A book or two can keep your work colleagues from getting a view up your nose.
A book or two can keep your work colleagues from getting a view up your nose.

Before you hop onto an important work-based video conference, you absolutely need to test your setup and connection to ensure everything is working smoothly.

Get familiar with the video conferencing app, whether it's Zoom, FaceTime, Google Hangouts or Skype. Make sure you know the ins and outs of its basic features.

Then, try testing out your webcam. Mac users can simply open up the Photo Booth or QuickTime app to see if their video feed and webcam setup are working properly.

This is also a good time to check out the background behind you. It doesn't have to be a blank wall, but a backdrop that isn't distracting or inappropriate is best. Check your angles, as well as anything in the background (including things you may not want on camera). If you have any doubts, move to another location.

Testing your audio quality may be a bit trickier. Try conferencing with a friend or loved one using your video software. See what they have to say about your audio and make adjustments if necessary.

Practice good etiquette

No angle is going to be perfect, but a simple change of position can make a difference.
No angle is going to be perfect, but a simple change of position can make a difference.

Think of a work-based video conference as a professional meeting. If you have family members or little ones wandering around the house, set boundaries so they don't become a distraction.

Ideally, you'll want to make video calls in a designated, low-traffic area without too much ambient background noise. That probably rules out your patio overlooking a busy city street.

As soon as you hop on a video call, make sure to mute your audio input by default. You don't want barking dogs or screaming kids being piped through your colleagues' speakers.

Pay attention to the call. Most people will be able to tell if you've clicked away and are staring at Twitter or Facebook.
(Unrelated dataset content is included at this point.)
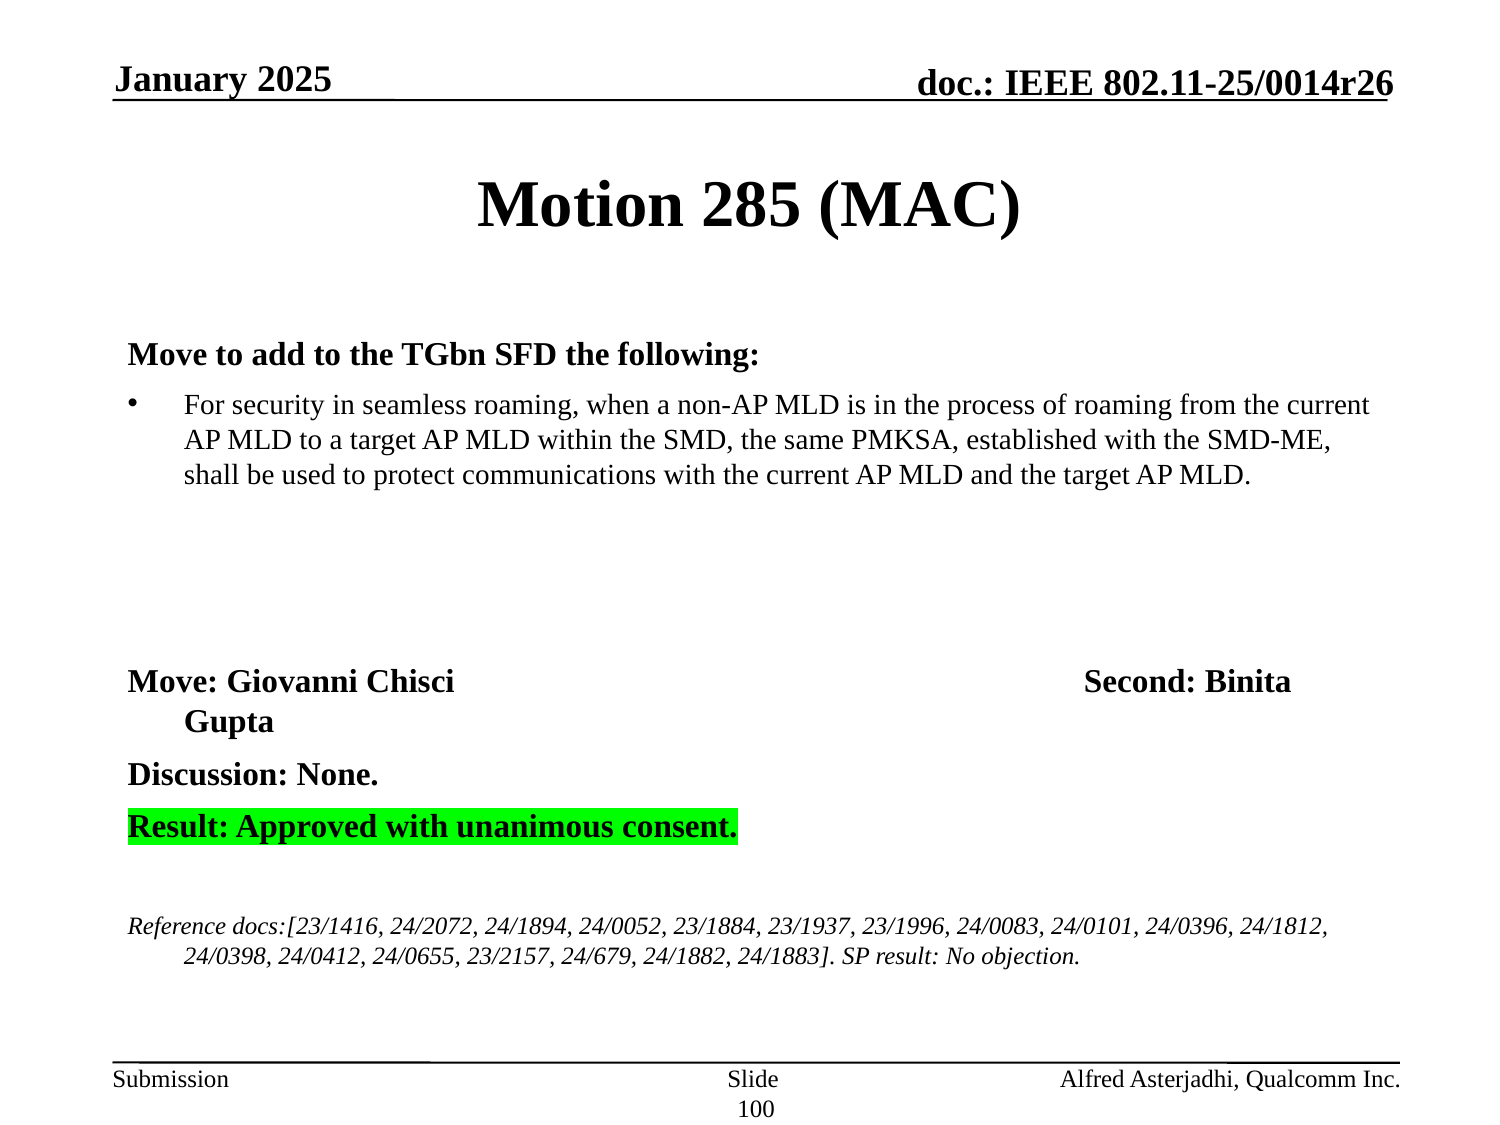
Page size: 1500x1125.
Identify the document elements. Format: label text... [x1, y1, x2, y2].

list Move to add to the TGbn SFD the following: For security in seamless roaming, when a non-AP MLD is in the process of roaming from the current AP MLD to a target AP MLD within the SMD, the same PMKSA, established with the SMD-ME, shall be used to protect communications with the current AP MLD and the target AP MLD. Move: Giovanni Chisci Second: Binita Gupta Discussion: None. Result: Approved with unanimous consent. Reference docs:[23/1416, 24/2072, 24/1894, 24/0052, 23/1884, 23/1937, 23/1996, 24/0083, 24/0101, 24/0396, 24/1812, 24/0398, 24/0412, 24/0655, 23/2157, 24/679, 24/1882, 24/1883]. SP result: No objection. [112, 324, 1388, 1000]
title Motion 285 (MAC) [112, 112, 1388, 288]
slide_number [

Also, definitely keep in mind that some conferencing apps have built-in settings to let others know if you're not paying attention.
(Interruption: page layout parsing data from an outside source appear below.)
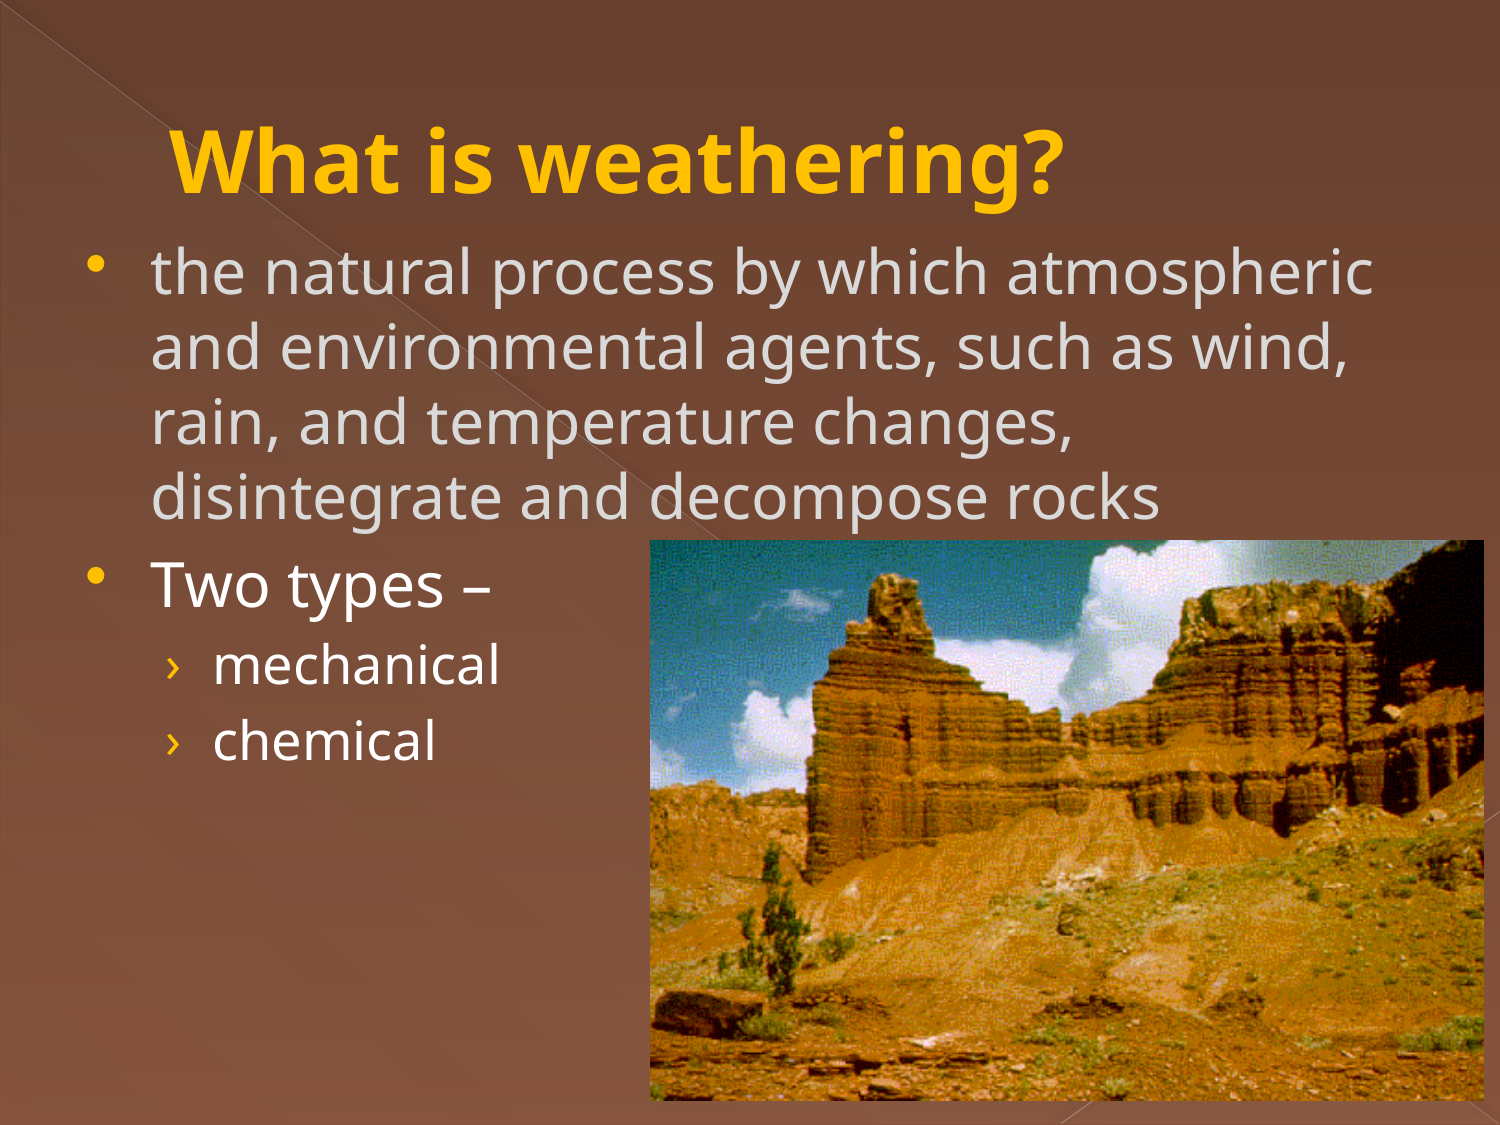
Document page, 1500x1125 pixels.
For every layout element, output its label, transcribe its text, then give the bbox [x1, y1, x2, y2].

title What is weathering? [75, 43, 1425, 224]
picture [649, 540, 1484, 1101]
list the natural process by which atmospheric and environmental agents, such as wind, rain, and temperature changes, disintegrate and decompose rocks Two types – mechanical chemical [62, 224, 1425, 975]
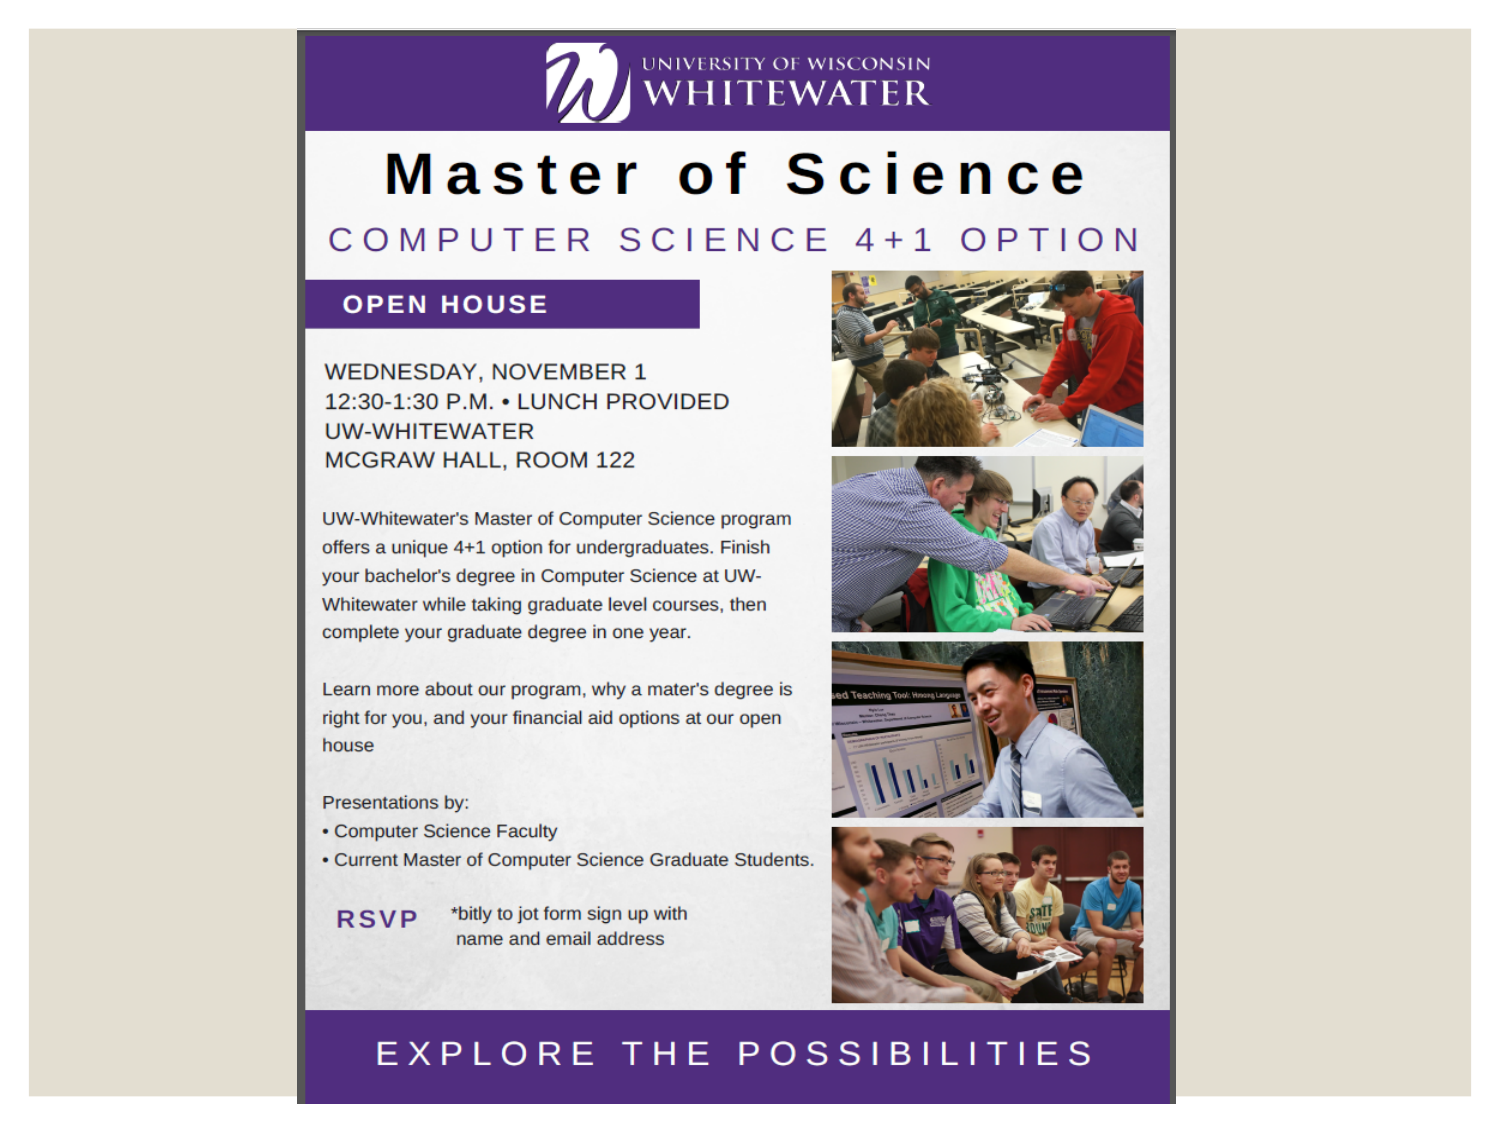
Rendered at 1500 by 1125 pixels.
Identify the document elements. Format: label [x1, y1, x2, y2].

Having a pet or little one wander into the video feed may be endearing, and your colleagues might even appreciate the cute change of pace. But make sure it's not a constant or distracting event.

Try something else

There's a good chance that most people either actively dislike or are somewhat uncomfortable with video conferences. If you're in charge of arranging meetings, keep that in mind.
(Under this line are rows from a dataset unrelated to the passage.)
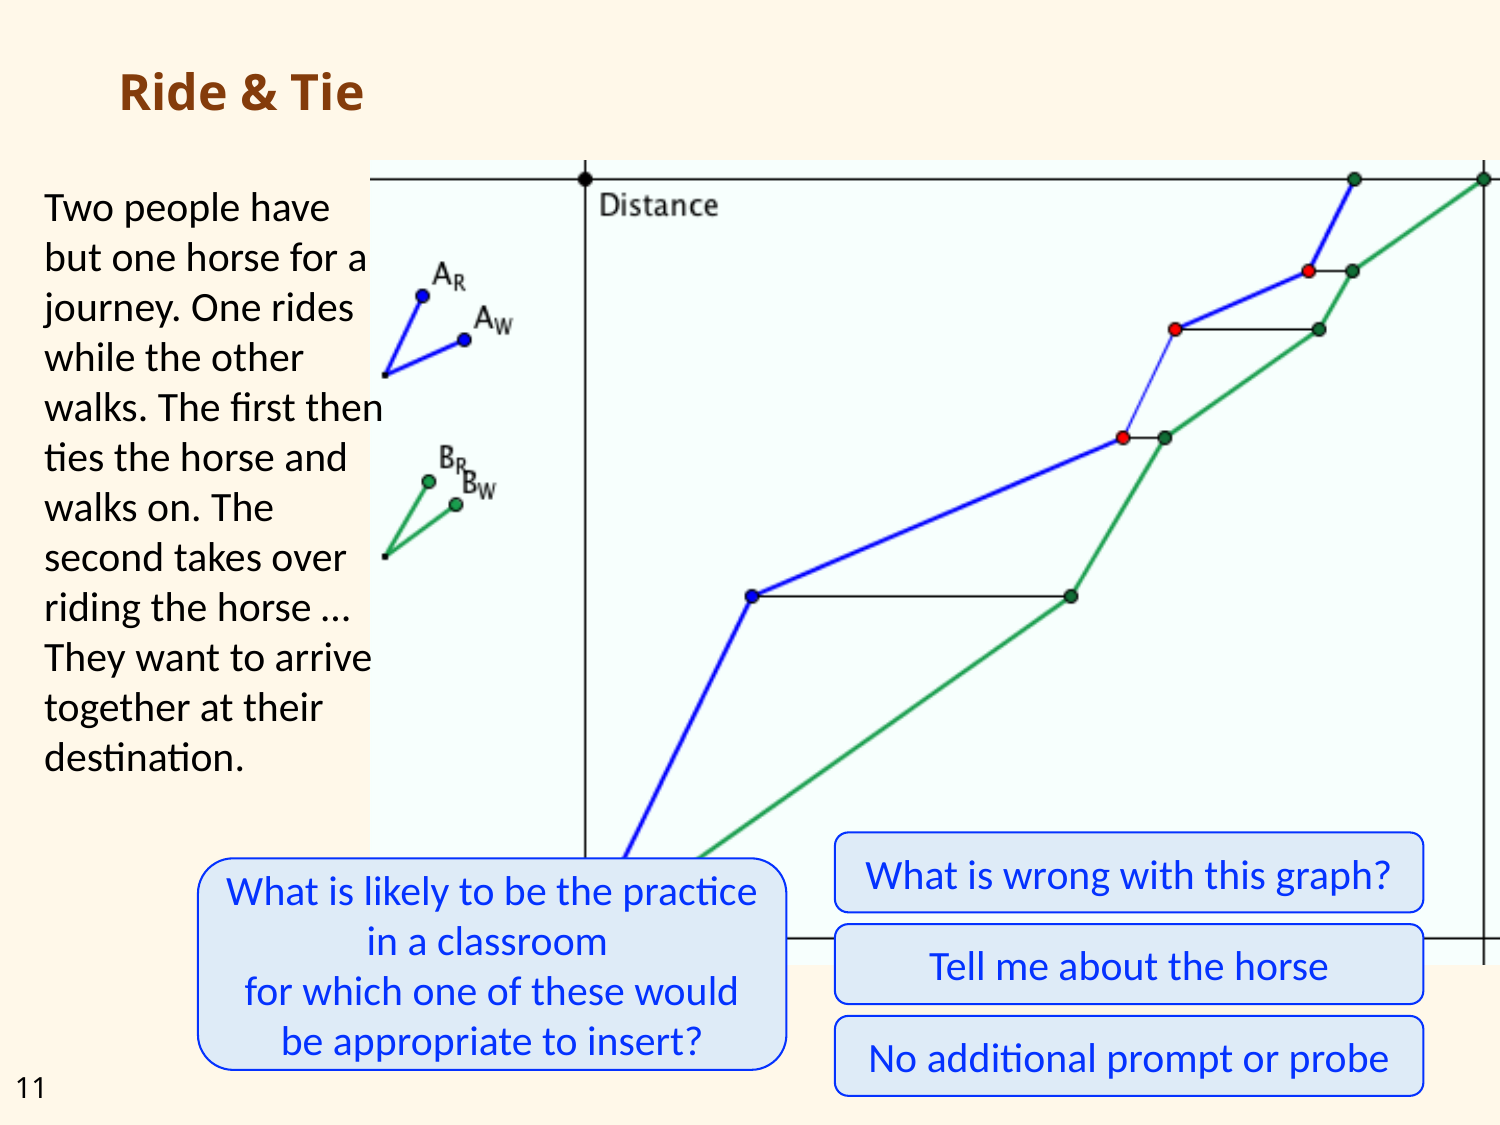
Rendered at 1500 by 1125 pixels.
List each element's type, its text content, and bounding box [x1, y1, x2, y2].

text_box No additional prompt or probe [833, 1014, 1425, 1097]
text_box Two people have but one horse for a journey. One rides while the other walks. The first then ties the horse and walks on. The second takes over riding the horse … They want to arrive together at their destination. [29, 172, 370, 788]
text_box Tell me about the horse [833, 965, 1425, 1006]
text_box What is likely to be the practice in a classroom for which one of these would be appropriate to insert? [196, 857, 788, 1071]
picture [370, 160, 1500, 965]
title Ride & Tie [103, 59, 1397, 135]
If a work-based matter can be handled through a simple one-on-one or conference phone call, it's probably best to go with that. Don't overuse video calls for just any routine or mundane meeting. They're best-suited for matters that actually require visual aids.

That's especially true if certain colleagues don't have reliable internet connections or appropriate hardware. Make sure to consider the needs and setups of everyone involved.

And if someone feels more comfortable leaving their webcam off and participating on an audio-only basis, don't automatically rule out their preferences.

Many of us have become remote and telecommute workers basically overnight. For most, there's a learning curve to that. Be considerate and don't demand too much from your now-isolated workforce or colleagues.